Analytical Solutions for Steady Heat Transfer in Longitudinal Fins with Temperature-Dependent Properties

Center for Differential Equations, Continuum Mechanics and Applications, School of Computational and Applied Mathematics, University of the Witwatersrand, Private Bag 3, Johannesburg 2050, South Africa

Received 30 January 2013; Accepted 24 April 2013

Academic Editor: Ireneusz Zbicinski

Copyright © 2013 Partner L. Ndlovu and Raseelo J. Moitsheki.
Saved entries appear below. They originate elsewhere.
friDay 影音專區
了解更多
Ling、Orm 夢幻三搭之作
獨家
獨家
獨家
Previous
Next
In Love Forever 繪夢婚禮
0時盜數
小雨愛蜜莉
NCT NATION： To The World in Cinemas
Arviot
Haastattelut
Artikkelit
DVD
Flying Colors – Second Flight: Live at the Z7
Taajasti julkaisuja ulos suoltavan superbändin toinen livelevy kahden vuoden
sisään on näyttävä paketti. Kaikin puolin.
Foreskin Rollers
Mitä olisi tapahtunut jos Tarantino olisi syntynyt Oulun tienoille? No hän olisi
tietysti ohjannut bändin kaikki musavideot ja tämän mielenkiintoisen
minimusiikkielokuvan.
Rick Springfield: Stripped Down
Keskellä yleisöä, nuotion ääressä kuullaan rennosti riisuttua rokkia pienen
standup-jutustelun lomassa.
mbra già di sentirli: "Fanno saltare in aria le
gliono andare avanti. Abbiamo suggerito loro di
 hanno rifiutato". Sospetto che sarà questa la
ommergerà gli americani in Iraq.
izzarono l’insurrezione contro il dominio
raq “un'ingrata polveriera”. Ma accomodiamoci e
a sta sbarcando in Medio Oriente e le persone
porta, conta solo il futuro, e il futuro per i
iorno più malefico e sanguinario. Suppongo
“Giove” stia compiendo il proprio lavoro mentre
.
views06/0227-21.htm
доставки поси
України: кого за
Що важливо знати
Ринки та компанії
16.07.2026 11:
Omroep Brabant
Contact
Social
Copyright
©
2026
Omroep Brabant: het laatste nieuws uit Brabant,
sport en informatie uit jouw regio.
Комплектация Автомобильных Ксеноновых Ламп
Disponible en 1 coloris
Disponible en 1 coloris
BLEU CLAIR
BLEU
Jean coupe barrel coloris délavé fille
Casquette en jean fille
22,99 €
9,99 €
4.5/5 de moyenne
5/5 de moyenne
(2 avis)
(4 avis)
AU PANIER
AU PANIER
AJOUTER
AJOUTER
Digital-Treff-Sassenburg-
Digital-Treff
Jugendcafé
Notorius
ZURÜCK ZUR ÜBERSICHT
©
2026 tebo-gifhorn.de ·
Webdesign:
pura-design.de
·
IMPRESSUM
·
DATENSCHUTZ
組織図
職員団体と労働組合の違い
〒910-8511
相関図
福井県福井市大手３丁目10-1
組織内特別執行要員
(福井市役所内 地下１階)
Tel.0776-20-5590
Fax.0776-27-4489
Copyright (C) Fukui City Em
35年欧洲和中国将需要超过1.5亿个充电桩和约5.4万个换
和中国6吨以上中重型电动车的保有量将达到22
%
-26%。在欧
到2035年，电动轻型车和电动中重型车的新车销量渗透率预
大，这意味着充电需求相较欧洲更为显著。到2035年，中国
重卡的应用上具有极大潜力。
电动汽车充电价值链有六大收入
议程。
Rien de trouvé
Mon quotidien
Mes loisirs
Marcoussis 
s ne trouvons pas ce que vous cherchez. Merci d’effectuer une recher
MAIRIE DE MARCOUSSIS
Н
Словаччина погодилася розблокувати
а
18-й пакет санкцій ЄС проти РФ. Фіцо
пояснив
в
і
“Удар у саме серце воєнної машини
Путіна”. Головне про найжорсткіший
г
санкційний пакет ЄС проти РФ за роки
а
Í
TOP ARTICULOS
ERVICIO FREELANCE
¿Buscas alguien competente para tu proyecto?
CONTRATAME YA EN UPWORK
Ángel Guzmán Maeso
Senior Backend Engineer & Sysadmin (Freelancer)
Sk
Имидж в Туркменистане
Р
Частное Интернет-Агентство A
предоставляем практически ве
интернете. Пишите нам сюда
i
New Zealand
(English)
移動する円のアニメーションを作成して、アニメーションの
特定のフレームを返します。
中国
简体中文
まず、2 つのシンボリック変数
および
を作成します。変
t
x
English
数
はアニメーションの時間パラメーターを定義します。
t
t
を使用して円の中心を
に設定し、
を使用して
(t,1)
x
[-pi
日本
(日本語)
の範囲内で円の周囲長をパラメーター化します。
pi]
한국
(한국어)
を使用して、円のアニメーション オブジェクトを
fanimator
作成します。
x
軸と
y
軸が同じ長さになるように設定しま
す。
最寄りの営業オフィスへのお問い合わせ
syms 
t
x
This is an open access article distributed under the Creative Commons Attribution License, which permits unrestricted use, distribution, and reproduction in any medium, provided the original work is properly cited.


Explicit analytical expressions for the temperature profile, fin efficiency, and heat flux in a longitudinal fin are derived. Here, thermal conductivity and heat transfer coefficient depend on the temperature. The differential transform method (DTM) is employed to construct the analytical (series) solutions. Thermal conductivity is considered to be given by the power law in one case and by the linear function of temperature in the other, whereas heat transfer coefficient is only given by the power law. The analytical solutions constructed by the DTM agree very well with the exact solutions even when both the thermal conductivity and the heat transfer coefficient are given by the power law. The analytical solutions are obtained for the problems which cannot be solved exactly. The effects of some physical parameters such as the thermogeometric fin parameter and thermal conductivity gradient on temperature distribution are illustrated and explained.